The order by the Commission Nationale de l’Informatique et des Libertés, known as CNIL, “is a troubling development that risks serious chilling effects on the web,” Google says in a blog post. The Washington Post, the Wall Street Journal (sub. req.) and Legaltech News have stories.

Because of a decision last year by the European Court of Justice, Google is removing links upon request from European versions of Google search, provided that certain requirements are met. The decision was based on a 1995 data protection law.

CNIL’s order would require Google to remove links in such cases from versions of the search engine in other countries.

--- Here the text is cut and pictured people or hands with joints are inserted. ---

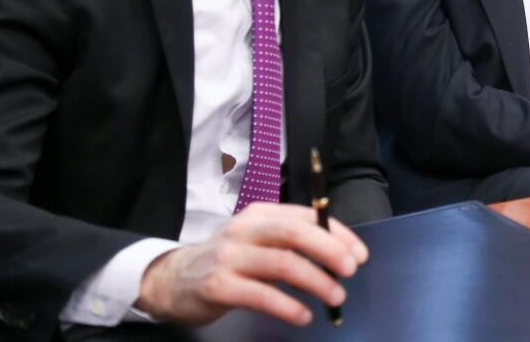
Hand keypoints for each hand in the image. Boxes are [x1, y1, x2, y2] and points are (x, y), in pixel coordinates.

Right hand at [135, 202, 368, 326]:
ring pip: (282, 264)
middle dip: (330, 251)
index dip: (338, 234)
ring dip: (316, 281)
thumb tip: (338, 257)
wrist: (170, 280)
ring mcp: (229, 257)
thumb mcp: (256, 241)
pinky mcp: (217, 285)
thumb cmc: (226, 260)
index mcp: (260, 214)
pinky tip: (303, 316)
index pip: (307, 216)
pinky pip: (260, 295)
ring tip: (335, 297)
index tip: (360, 255)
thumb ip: (289, 243)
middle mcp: (245, 229)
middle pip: (295, 233)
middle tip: (351, 271)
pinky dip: (287, 306)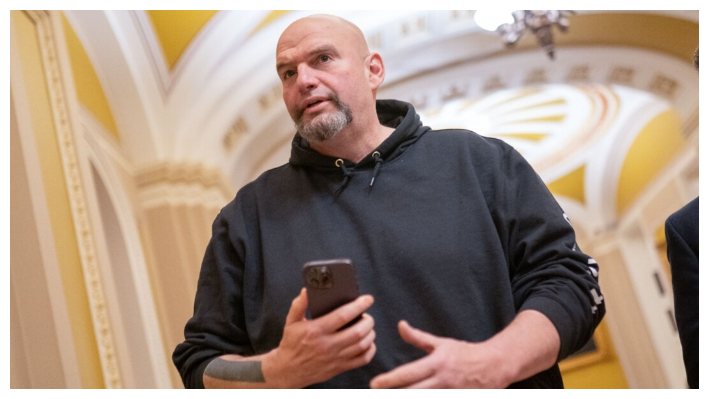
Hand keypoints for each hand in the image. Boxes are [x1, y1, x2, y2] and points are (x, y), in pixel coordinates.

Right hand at [265, 289, 376, 387]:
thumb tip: (306, 291)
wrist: (288, 370)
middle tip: (367, 315)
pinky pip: (362, 360)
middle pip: (357, 331)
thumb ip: (299, 305)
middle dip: (368, 320)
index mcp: (316, 330)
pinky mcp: (339, 368)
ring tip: (367, 327)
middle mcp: (327, 345)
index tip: (368, 299)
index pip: (343, 316)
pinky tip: (367, 342)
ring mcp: (335, 358)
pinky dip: (370, 350)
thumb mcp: (291, 322)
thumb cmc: (291, 344)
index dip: (358, 306)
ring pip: (362, 345)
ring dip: (370, 333)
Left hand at [369, 320, 513, 388]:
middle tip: (374, 395)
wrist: (494, 365)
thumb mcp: (441, 343)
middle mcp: (443, 380)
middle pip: (413, 392)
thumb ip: (418, 338)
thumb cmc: (464, 353)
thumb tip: (400, 325)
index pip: (408, 374)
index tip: (373, 384)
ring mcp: (451, 393)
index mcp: (437, 363)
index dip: (389, 380)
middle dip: (393, 395)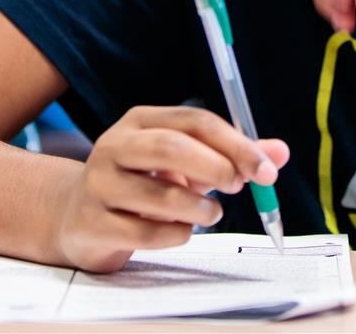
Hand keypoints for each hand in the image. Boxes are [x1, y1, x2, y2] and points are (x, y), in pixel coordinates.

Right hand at [51, 105, 288, 272]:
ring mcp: (99, 184)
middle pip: (170, 147)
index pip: (193, 121)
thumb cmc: (142, 183)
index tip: (265, 169)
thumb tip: (279, 154)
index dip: (234, 143)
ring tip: (211, 214)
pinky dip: (176, 235)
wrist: (76, 215)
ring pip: (160, 195)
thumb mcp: (186, 162)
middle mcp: (114, 146)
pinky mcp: (93, 222)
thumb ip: (232, 156)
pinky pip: (146, 233)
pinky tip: (180, 231)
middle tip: (238, 186)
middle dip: (215, 168)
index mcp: (140, 121)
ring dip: (199, 209)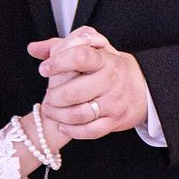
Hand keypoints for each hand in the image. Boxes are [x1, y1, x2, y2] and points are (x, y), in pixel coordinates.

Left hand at [29, 27, 148, 138]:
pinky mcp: (114, 122)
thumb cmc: (110, 67)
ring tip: (51, 109)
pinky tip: (63, 125)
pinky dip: (72, 130)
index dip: (58, 62)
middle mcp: (110, 81)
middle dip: (53, 96)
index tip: (44, 68)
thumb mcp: (93, 50)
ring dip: (58, 114)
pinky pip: (90, 132)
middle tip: (48, 95)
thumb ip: (62, 46)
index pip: (80, 56)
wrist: (144, 90)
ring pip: (79, 114)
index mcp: (104, 60)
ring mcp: (113, 103)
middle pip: (74, 92)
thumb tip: (33, 48)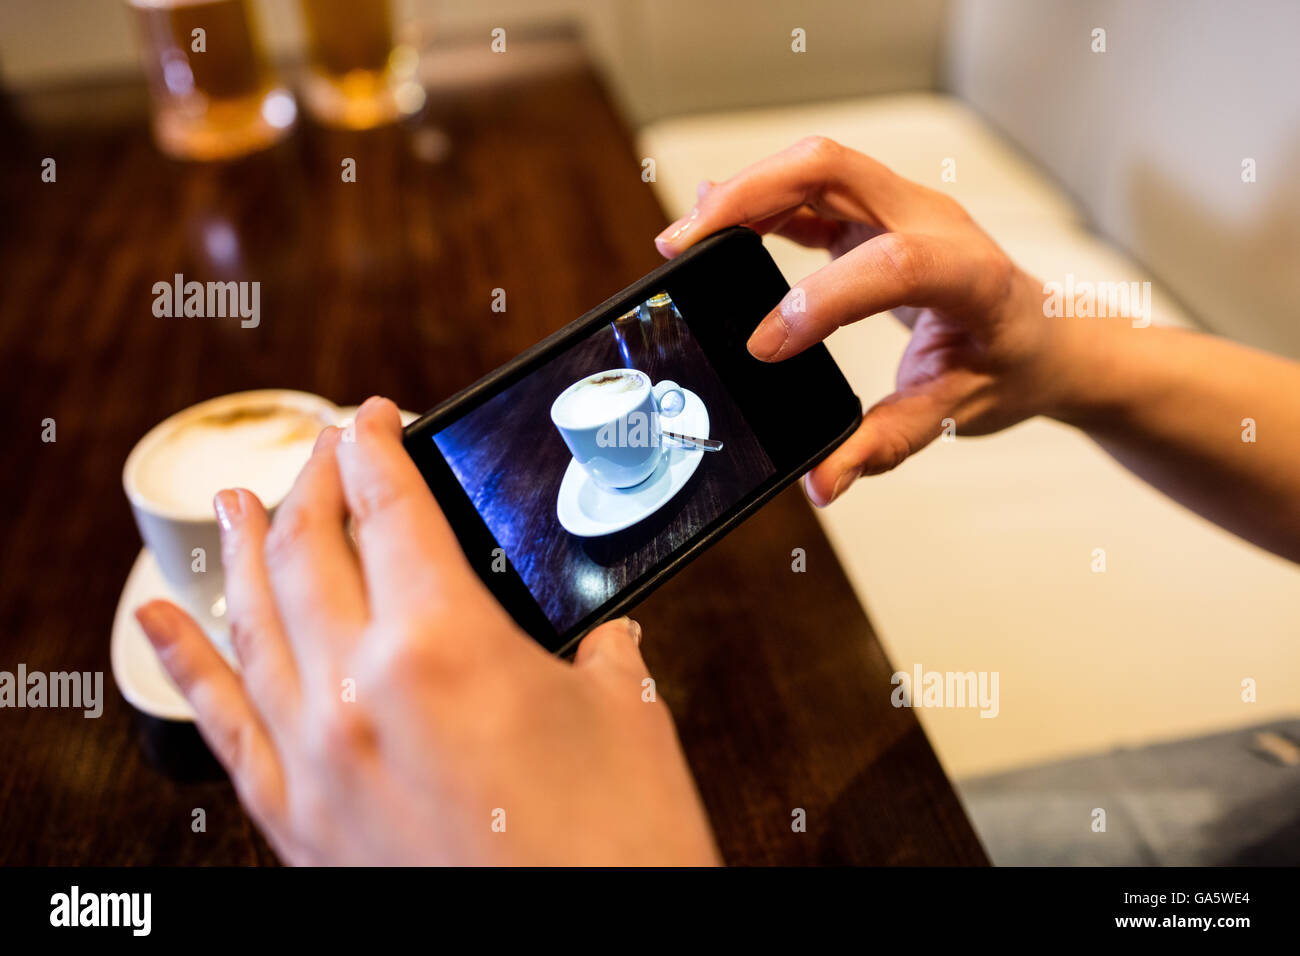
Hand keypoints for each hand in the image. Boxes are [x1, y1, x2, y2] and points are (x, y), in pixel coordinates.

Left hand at [135, 397, 718, 865]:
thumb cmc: (617, 850)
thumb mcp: (627, 720)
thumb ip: (603, 658)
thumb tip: (603, 643)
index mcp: (443, 646)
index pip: (390, 507)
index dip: (378, 447)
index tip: (375, 419)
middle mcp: (358, 693)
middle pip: (312, 548)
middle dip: (318, 481)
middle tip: (329, 447)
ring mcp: (315, 760)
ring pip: (254, 619)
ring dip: (247, 547)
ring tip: (242, 500)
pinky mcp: (297, 821)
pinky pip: (220, 722)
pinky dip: (185, 662)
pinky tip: (161, 620)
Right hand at [655, 136, 1061, 504]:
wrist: (1047, 335)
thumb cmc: (1010, 368)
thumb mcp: (957, 413)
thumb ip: (886, 444)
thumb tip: (821, 482)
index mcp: (969, 273)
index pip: (892, 264)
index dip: (821, 300)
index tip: (762, 349)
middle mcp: (934, 220)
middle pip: (832, 169)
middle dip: (749, 196)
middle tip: (683, 243)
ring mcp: (901, 207)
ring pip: (812, 168)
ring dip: (741, 194)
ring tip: (683, 240)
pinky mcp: (873, 215)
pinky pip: (809, 190)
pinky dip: (757, 205)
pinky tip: (715, 228)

“While the right to be forgotten may now be the law in Europe, it is not the law globally,” says the blog post by Google’s global privacy counsel, Peter Fleischer. “Moreover, there are innumerable examples around the world where content that is declared illegal under the laws of one country, would be deemed legal in others: Thailand criminalizes some speech that is critical of its King, Turkey criminalizes some speech that is critical of Ataturk, and Russia outlaws some speech that is deemed to be ‘gay propaganda.’

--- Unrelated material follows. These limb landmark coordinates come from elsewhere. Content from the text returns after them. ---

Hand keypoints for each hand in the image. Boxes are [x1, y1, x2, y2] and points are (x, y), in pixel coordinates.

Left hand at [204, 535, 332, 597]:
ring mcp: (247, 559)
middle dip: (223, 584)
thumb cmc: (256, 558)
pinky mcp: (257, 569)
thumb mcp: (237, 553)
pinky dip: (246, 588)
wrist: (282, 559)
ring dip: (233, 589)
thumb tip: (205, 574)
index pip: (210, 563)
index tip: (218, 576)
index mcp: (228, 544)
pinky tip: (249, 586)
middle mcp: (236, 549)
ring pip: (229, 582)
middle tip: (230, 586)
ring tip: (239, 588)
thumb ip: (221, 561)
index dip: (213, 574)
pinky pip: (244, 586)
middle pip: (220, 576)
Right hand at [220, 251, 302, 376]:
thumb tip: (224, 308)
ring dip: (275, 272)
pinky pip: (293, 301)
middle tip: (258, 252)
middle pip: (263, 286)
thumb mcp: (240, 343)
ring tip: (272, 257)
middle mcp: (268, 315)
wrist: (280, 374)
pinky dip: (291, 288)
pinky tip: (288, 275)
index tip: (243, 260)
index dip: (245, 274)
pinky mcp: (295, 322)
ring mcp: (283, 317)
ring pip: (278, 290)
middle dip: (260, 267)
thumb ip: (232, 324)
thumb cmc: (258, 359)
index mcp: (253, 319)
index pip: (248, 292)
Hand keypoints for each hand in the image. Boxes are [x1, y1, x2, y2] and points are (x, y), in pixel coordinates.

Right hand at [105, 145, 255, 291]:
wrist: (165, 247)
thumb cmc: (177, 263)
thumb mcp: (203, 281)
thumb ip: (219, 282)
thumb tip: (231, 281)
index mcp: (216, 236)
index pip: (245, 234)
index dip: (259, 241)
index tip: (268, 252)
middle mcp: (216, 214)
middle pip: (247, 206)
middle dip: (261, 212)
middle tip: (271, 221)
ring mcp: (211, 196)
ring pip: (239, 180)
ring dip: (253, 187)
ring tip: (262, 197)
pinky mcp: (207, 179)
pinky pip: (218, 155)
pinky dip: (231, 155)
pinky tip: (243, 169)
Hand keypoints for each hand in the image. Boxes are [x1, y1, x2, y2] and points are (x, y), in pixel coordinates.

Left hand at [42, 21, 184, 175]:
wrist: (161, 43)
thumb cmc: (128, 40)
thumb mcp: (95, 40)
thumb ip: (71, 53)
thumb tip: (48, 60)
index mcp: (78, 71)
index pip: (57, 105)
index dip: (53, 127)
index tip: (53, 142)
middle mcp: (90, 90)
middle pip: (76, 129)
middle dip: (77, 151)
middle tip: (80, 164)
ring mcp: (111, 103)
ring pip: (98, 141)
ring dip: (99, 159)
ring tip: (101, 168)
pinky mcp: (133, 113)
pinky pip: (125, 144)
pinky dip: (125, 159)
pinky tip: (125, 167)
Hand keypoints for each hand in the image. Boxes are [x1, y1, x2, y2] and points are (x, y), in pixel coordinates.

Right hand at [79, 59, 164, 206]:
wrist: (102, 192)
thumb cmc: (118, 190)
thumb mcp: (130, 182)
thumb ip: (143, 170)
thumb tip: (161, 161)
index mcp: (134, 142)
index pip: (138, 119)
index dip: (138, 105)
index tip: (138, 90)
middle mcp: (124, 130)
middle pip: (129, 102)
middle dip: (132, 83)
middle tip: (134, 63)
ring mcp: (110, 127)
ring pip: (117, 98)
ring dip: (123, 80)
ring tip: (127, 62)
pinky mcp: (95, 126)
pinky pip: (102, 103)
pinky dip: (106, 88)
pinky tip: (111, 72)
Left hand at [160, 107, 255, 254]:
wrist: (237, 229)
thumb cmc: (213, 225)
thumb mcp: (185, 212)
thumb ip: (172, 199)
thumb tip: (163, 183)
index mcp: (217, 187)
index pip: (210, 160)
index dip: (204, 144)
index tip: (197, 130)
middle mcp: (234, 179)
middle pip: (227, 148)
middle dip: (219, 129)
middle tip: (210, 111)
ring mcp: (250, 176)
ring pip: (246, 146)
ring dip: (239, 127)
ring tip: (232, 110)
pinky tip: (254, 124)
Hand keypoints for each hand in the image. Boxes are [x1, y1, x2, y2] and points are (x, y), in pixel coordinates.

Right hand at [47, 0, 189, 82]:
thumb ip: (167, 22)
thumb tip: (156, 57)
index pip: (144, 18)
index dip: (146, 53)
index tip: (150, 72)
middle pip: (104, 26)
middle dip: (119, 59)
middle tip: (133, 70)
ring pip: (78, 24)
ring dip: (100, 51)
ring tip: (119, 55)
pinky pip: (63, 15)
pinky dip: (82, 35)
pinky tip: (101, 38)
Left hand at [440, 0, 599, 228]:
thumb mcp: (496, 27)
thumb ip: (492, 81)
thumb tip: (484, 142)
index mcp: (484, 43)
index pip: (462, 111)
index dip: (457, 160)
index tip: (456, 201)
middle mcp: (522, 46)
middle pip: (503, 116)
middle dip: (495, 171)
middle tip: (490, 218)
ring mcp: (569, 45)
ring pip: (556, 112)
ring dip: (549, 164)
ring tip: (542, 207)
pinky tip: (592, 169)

“If the CNIL’s proposed approach were to be embraced as the standard for Internet regulation, we would find ourselves in a race to the bottom. In the end, the Internet would only be as free as the world’s least free place.”

CNIL counters that there is no effectiveness to the right to be forgotten if it is applied only in Europe.

Google has asked CNIL to withdraw its order. If the agency denies the request, it could begin sanctions proceedings that could lead to an initial fine of up to $165,000, the Wall Street Journal says.